Given $f:X\to Y$ a finite morphism of schemes, with $Y$ locally noetherian, let's take a point $q\in Y$, and an affine noetherian open set $$q\in U=Spec(B)\subseteq Y$$ Then $$f^{-1}(U)=V=Spec(A)\subseteq X$$ is affine since a finite morphism is affine, and $A$ is a finitely generetade $A$-module. If $$K(q)= B_q/qB_q$$ we know that $$f^{-1}(q)\cong Spec(A\otimes_BK(q))$$ and this ring (that we'll call $A_q$) is a finitely generated $K(q)$ vector space.
Is it true that the cardinality of the fiber $f^{-1}(p)$ is equal to the dimension as a vector space of $A_q$?
We know that $A_q$ is an artinian ring, but this doesn't seem to be enough, since $\mathbb C$ has only one prime ideal, but it's a 2 dimension vector space on $\mathbb R$..
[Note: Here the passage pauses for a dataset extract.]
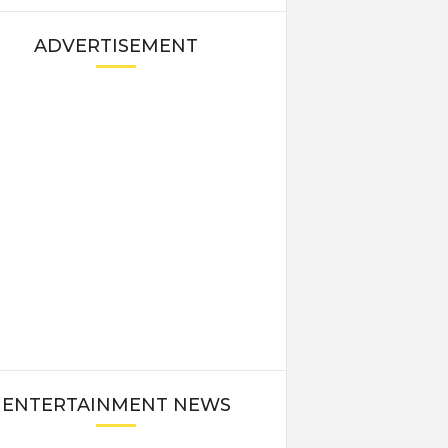
ADVERTISEMENT
ENTERTAINMENT NEWS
This isn't true. Consider a finite Galois extension $K$ of $\mathbf{Q}$ in which the prime $p$ is inert. Look at the morphism $\mathrm{Spec}(\mathscr{O}_K)\to\mathrm{Spec}(\mathbf{Z})$, which is finite. The fiber over $(p)$ is the spectrum of $\mathscr{O}_K\otimes_\mathbf{Z}\mathbf{F}_p=\mathscr{O}_K/p\mathscr{O}_K$. The dimension of $\mathscr{O}_K/p\mathscr{O}_K$ over $\mathbf{F}_p$ is $[K:\mathbf{Q}_p]$, but the cardinality of its spectrum is just $1$, since it's a field.